In Singapore, the Oxford partial knee system is the only cementless partial knee replacement implant currently available.

knee replacement

AA: What are some of the factors – environmental or otherwise – that lead towards a diagnosis or recommendation of knee replacement?

JW: OA, which occurs due to wear and tear, is by far the most common reason for knee replacement surgery.  Other groups of patients who may need knee replacement include those who have:

  1. Inflammatory joint diseases such as rheumatoid arthritis and gout; such diseases usually affect the entire knee joint (i.e. generalised damage)
  2. Old sports injuries such as a ruptured knee ligament, a torn meniscus (a cartilage-like structure in the knee that acts as a shock absorber), or localised cartilage damage (also called osteochondral injury).
  3. Previous accidents causing fractures to the bones around the knee (femur and tibia)
  4. Disruption of the blood supply to the bones around the knee (also called osteonecrosis) causing damage to the knee cartilage
  5. Uncommon conditions such as previous knee joint infections and tumours around the knee

A trend that many of my colleagues and I have observed in the past few years is that patients are coming to us with severely symptomatic knee OA at a younger age, and there is a significant group of patients in their early to mid-50s who already require knee replacement surgery

We attribute this to a few reasons.  Firstly, patients are much more active nowadays, and engage in sports and strenuous activities well into their 40s, 50s, and beyond.  These patients place higher demands on their knees and wear them out sooner.  Secondly, many middle-aged patients carry sports injuries from their youth, and these knee injuries hasten the progression of knee OA.   Thirdly, patients are more aware and well-informed these days, and they know that outcomes are better if they seek early treatment for knee injuries and pain.

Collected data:
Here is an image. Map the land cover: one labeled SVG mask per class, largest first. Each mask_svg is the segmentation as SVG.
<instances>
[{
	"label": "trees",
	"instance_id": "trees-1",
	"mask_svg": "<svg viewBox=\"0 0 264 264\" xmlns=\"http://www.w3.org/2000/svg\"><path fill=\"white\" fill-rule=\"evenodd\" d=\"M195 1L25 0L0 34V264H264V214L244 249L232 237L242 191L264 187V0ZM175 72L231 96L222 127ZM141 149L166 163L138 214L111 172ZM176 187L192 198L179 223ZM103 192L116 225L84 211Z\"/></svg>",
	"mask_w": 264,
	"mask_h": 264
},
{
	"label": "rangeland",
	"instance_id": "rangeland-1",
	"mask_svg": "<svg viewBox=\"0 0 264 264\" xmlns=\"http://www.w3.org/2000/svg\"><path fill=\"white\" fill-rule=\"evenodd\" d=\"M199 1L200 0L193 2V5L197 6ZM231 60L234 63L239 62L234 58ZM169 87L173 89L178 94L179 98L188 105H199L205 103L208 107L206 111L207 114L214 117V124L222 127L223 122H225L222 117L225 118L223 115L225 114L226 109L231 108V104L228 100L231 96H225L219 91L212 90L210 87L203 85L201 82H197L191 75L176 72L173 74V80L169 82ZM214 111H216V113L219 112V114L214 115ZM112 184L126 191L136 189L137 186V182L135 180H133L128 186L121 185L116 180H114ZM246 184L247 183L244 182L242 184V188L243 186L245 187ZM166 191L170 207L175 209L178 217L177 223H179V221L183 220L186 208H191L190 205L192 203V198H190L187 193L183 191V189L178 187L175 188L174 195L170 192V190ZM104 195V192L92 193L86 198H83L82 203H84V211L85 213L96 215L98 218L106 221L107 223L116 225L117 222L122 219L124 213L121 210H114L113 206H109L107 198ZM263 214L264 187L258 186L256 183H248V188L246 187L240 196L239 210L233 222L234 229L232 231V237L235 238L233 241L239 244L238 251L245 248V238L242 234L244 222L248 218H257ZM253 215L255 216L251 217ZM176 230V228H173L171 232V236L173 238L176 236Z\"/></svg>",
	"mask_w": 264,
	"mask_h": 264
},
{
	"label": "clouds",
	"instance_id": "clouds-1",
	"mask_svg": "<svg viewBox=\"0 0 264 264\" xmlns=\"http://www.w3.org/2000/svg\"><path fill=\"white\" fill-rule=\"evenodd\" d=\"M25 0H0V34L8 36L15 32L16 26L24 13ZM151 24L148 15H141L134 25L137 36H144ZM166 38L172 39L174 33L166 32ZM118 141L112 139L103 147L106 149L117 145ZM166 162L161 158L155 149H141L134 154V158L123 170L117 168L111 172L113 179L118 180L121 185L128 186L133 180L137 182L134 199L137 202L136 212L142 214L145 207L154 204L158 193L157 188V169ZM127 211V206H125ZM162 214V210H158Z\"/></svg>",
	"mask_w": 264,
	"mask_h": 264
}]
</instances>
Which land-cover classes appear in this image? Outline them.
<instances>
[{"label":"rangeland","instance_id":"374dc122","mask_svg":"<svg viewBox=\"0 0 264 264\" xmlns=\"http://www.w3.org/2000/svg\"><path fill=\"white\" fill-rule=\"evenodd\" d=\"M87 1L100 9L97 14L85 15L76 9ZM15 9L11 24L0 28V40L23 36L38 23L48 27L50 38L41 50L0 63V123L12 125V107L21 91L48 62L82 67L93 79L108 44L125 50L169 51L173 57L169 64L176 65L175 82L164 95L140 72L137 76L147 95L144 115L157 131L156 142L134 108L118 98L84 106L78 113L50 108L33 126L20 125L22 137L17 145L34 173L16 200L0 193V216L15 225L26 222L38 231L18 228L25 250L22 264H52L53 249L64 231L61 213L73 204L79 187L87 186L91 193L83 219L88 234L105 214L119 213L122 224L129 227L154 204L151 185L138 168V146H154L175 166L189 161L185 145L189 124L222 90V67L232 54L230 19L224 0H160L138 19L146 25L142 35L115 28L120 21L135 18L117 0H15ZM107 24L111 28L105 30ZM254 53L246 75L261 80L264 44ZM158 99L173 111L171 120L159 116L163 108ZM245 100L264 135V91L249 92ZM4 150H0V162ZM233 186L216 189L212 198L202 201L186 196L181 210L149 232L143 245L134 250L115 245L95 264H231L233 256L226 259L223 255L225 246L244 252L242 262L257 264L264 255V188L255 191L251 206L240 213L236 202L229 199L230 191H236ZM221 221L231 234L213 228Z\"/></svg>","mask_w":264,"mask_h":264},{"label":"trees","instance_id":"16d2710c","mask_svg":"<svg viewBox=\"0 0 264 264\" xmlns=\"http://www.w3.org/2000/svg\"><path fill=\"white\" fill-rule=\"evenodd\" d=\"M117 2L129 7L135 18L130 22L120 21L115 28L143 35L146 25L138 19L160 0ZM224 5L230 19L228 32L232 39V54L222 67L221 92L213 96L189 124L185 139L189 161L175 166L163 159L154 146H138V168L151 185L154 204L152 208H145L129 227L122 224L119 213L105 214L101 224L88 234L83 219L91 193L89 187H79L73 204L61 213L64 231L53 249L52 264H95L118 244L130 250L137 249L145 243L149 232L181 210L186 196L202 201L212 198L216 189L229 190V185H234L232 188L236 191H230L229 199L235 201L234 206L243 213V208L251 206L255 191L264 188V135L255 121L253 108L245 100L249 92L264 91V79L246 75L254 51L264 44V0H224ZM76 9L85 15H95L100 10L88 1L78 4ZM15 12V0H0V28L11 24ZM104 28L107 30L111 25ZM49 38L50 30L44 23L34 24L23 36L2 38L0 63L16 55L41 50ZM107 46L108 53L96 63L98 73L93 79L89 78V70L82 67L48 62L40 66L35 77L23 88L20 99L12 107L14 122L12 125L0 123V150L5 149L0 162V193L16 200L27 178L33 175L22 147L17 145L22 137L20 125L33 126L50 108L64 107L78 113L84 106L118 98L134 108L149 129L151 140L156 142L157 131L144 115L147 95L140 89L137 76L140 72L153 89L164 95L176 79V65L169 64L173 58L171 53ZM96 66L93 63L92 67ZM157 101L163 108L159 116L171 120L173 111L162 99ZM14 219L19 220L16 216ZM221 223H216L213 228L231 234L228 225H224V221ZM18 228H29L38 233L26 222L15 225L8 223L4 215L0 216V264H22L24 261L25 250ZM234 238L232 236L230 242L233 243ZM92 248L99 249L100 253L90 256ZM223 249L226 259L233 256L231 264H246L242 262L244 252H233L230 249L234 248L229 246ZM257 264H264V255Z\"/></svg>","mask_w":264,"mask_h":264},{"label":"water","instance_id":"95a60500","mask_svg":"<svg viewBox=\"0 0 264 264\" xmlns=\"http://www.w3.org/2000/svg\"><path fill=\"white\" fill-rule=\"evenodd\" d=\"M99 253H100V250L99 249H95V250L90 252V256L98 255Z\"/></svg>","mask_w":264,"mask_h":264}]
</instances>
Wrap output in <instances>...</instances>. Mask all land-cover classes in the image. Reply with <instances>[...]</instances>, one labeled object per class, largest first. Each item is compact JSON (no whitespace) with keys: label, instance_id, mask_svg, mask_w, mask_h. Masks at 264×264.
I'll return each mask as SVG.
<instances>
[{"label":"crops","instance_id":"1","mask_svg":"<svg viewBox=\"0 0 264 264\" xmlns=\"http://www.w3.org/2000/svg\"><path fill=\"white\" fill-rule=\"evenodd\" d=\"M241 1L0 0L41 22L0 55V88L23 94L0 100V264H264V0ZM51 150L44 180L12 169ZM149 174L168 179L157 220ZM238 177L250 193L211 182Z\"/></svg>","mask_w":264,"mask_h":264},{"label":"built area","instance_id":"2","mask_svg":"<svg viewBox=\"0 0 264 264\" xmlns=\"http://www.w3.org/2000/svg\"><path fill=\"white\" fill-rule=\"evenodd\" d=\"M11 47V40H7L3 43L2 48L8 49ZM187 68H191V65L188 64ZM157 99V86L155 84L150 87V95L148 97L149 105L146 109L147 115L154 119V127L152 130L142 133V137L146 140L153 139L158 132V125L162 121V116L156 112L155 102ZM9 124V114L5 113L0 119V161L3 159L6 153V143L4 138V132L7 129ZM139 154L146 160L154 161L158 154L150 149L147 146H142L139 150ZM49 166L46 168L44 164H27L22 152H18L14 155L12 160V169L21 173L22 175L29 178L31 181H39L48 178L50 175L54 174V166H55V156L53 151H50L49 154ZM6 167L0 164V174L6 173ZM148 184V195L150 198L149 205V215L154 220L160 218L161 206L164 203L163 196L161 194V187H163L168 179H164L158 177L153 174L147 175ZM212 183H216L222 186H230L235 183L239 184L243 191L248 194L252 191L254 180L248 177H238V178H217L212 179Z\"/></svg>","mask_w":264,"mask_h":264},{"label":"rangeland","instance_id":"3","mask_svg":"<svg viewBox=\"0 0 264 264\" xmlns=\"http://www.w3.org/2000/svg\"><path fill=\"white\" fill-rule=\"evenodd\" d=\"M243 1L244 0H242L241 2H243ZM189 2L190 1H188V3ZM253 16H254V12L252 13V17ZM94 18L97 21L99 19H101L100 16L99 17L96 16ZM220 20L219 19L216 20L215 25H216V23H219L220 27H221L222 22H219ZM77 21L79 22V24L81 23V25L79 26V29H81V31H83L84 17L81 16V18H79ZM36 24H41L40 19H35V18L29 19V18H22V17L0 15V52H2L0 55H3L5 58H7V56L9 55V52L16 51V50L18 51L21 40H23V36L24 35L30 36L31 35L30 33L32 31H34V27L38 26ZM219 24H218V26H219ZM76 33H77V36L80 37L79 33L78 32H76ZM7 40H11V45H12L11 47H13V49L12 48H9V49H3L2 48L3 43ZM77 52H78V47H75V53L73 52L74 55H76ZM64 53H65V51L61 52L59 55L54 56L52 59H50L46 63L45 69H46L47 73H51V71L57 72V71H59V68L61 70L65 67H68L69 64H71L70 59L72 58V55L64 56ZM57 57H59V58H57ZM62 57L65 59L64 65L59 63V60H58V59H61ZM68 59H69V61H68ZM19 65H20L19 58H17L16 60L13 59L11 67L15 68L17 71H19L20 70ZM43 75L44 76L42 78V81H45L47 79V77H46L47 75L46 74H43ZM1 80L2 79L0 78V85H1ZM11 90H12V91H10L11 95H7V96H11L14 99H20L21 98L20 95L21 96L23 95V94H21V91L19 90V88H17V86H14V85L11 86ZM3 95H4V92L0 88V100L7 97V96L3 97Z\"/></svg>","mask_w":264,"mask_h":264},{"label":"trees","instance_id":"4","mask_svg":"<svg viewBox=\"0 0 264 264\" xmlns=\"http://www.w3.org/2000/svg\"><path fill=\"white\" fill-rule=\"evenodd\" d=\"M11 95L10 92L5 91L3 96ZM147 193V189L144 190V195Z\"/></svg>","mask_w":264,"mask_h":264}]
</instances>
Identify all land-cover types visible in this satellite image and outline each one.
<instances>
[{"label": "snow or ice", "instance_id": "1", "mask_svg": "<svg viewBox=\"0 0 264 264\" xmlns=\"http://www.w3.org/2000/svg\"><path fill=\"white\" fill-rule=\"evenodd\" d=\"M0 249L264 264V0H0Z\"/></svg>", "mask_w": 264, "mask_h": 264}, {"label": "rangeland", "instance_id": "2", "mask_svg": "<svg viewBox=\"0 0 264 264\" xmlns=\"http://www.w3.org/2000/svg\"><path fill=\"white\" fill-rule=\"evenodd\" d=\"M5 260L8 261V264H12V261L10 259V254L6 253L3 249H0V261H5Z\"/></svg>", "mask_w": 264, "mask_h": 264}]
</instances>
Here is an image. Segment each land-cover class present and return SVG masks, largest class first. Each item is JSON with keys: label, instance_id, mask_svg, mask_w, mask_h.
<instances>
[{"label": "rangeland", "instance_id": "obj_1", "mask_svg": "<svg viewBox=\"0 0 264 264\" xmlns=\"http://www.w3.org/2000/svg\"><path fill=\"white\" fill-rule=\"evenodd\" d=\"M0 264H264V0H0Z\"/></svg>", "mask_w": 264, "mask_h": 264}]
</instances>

#### EXERCISE A
Besides OA, what five groups of conditions does the knee replacement text name as reasons patients may need knee replacement?
#### EXERCISE B
According to the knee replacement text, what is the only cementless partial knee replacement implant currently available in Singapore?
You won't need the collected data for any of this.

#### TASK OUTPUT A
1. Inflammatory joint diseases such as rheumatoid arthritis and gout
2. Old sports injuries such as a ruptured knee ligament, a torn meniscus, or localised cartilage damage
3. Previous accidents causing fractures to the bones around the knee
4. Disruption of the blood supply to the bones around the knee (osteonecrosis)
5. Uncommon conditions such as previous knee joint infections and tumours around the knee

#### TASK OUTPUT B
The Oxford partial knee system.